Ministers said to complain PM used them as ‘props’ in his Iran nuke PR campaign

Unnamed lawmakers tell Hadashot TV they were hurriedly called to a briefing designed not for debate but to ‘neutralize any criticism’ and to ‘stir up public tension’

Israeli prime minister Benjamin Netanyahu leads the weekly cabinet meeting at the PM's office in Jerusalem, on April 29, 2018. (Amit Shabi/POOL)
Israeli prime minister Benjamin Netanyahu leads the weekly cabinet meeting at the PM's office in Jerusalem, on April 29, 2018. (Amit Shabi/POOL)

A day after Prime Minister Benjamin Netanyahu’s dramatic presentation unveiling a massive intelligence haul on Iran’s nuclear weapons program, cabinet ministers reportedly complained that he had used them “like props” in what they described as a pre-meditated PR campaign aimed at whipping up fear among the Israeli public.

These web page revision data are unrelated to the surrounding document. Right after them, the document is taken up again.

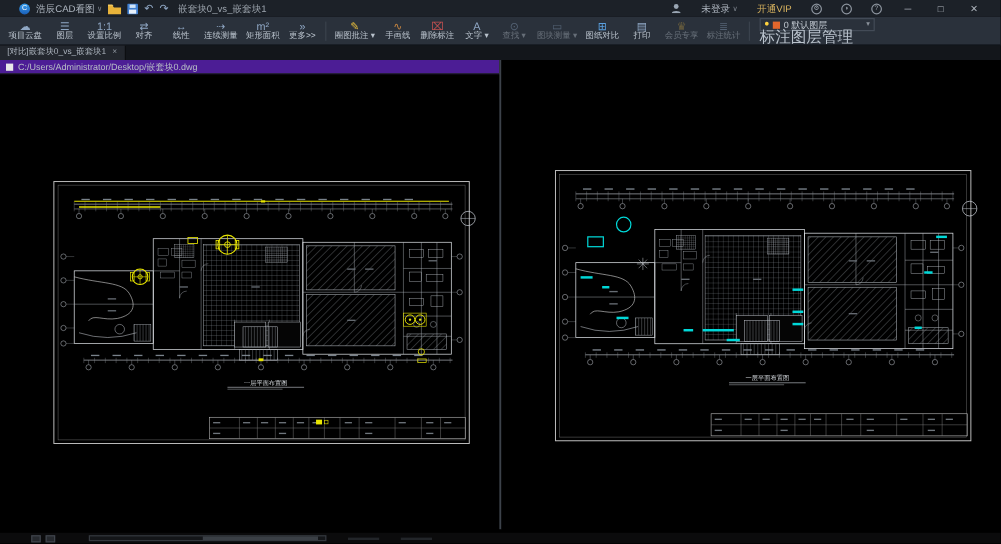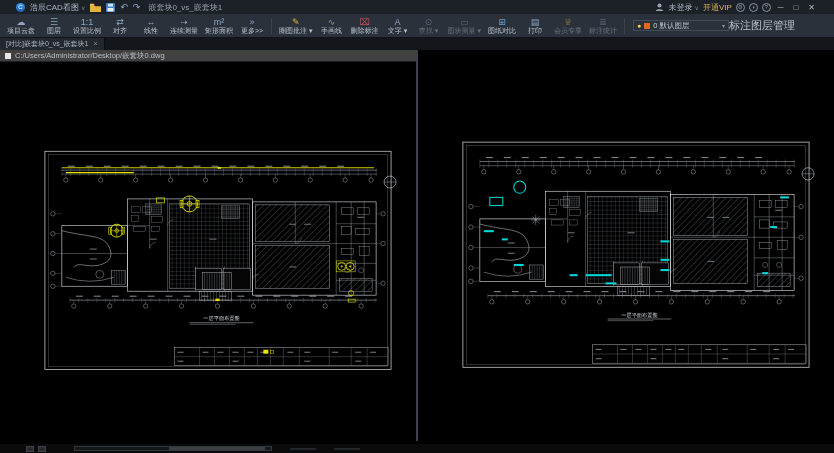--- a/index.html
+++ b/index.html
@@ -18,7 +18,7 @@
   .arrow { font-size:9px; color:#8fa7c4; line-height:1; }
   .doc-title { color:#9aa2ab; margin-left:3px; }
   .tb-spacer { flex:1; }
-  .tb-right { display:flex; align-items:center; gap:4px; }
+  .tb-right { display:flex; align-items:center; gap:16px; }
   .round-ico { width:9px; height:9px; border:1px solid #8c949e; border-radius:50%;
     font-size:5.5px; color:#9aa2ab; display:inline-flex; align-items:center; justify-content:center; }
   .vip-label { color:#d8b35f; }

Ministers were told at 12:25 on Monday to rush to an urgent cabinet meeting at the Defense Ministry in Tel Aviv, Hadashot news reported.

The 11-strong security cabinet expected a briefing on the Iranian threat, following a missile attack — attributed by overseas sources to Israel — on weapons storage bases in Syria on Sunday night and Monday morning in which at least 16 people were reportedly killed, the majority of them Iranians.

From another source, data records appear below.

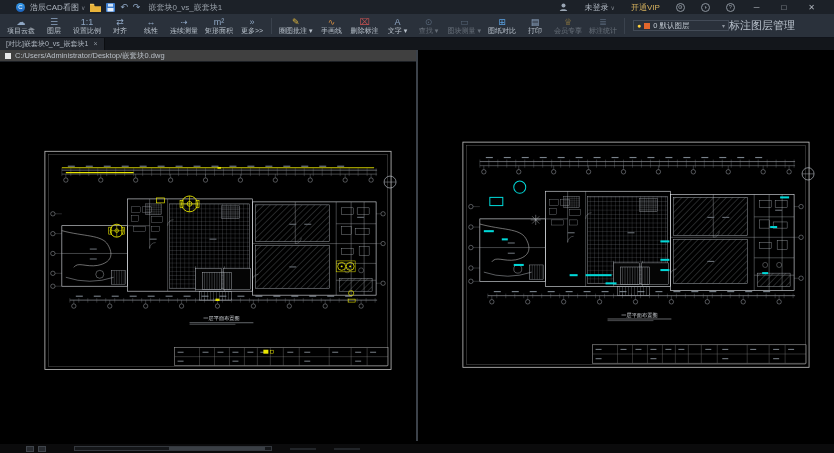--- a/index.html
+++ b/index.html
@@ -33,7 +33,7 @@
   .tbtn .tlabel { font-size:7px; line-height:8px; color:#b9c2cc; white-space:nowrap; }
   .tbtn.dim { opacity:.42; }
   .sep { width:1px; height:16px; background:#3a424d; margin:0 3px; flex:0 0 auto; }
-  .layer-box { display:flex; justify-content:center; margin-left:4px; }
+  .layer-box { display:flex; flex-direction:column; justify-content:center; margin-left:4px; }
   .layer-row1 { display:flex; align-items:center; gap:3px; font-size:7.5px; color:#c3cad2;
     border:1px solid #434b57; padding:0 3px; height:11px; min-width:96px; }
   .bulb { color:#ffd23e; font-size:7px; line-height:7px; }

What they got was a short briefing about the intelligence haul.

The Defense Ministry buildling in Tel Aviv, August 29, 2016. (Miriam Alster/Flash90)

The ministers reported feeling embarrassed and used, the TV report said.

“The discussion was predetermined with a very short timescale and there was no opportunity to discuss alternatives or to express any disagreement,” the TV report said the ministers complained.

“The cabinet is united on everything connected to the Iranian threat, but the feeling was that they gathered us together in haste just to neutralize any criticism and to stir up public tension,” one was said to have added.

In the four hours between the Prime Minister’s Office announcing that Netanyahu would address the nation and the speech itself, the Tel Aviv stock market tanked, opposition parties canceled no-confidence votes due to “the security situation” and some political and military commentators posited that Israel may be on its way to a military conflict with Iran.

Hadashot quoted another “political source” rejecting the accusation made by the ministers.

“If the two ministers did not understand the depth and importance of the critical debate that took place yesterday, then apparently they really do only serve as props,” the source said, claiming that the complaints came from only two out of the 11-minister cabinet.

Several hours after that meeting, Netanyahu appeared on TV to present what he said was a vast archive of Iran’s own documentation demonstrating that Tehran worked to develop a nuclear weapons arsenal and brazenly lied to the international community about it — facts which, the prime minister claimed, totally undermined the legitimacy of the 2015 nuclear deal between Tehran and six world powers.

Prime Minister Benjamin Netanyahu exposes files that prove Iran’s nuclear program in a press conference in Tel Aviv, on April 30, 2018. (Miriam Alster/Flash90)

US President Donald Trump has until May 12 to decide whether to pull the US out of that deal.

Channel 2 also reported that the Mossad intelligence service began its operation to seize Iranian documentation of its nuclear program in February 2016 and ended it on January 31, 2018.

Acting on precise information, agents were able to find and remove the safe containing thousands of files and CDs after breaking into a container, located within a warehouse.

They were able to spirit the safe, containing hundreds of kilograms of materials, over the border even after the Iranian authorities discovered that the facility had been breached.

The haul included internal, handwritten documents between figures involved in the nuclear project and members of the Iranian Revolutionary Guard.

Channel 2 said that the decision to publicize the contents of the intelligence heist was taken at a meeting involving Netanyahu, Defense Minister Avigdor Liberman, Mossad head Yossi Cohen, IDF Chief of Staff Gadi Eizenkot, and head of the Military Intelligence Directorate, Tamir Hayman.

All reportedly agreed that the data should be publicized with “as much noise as possible.”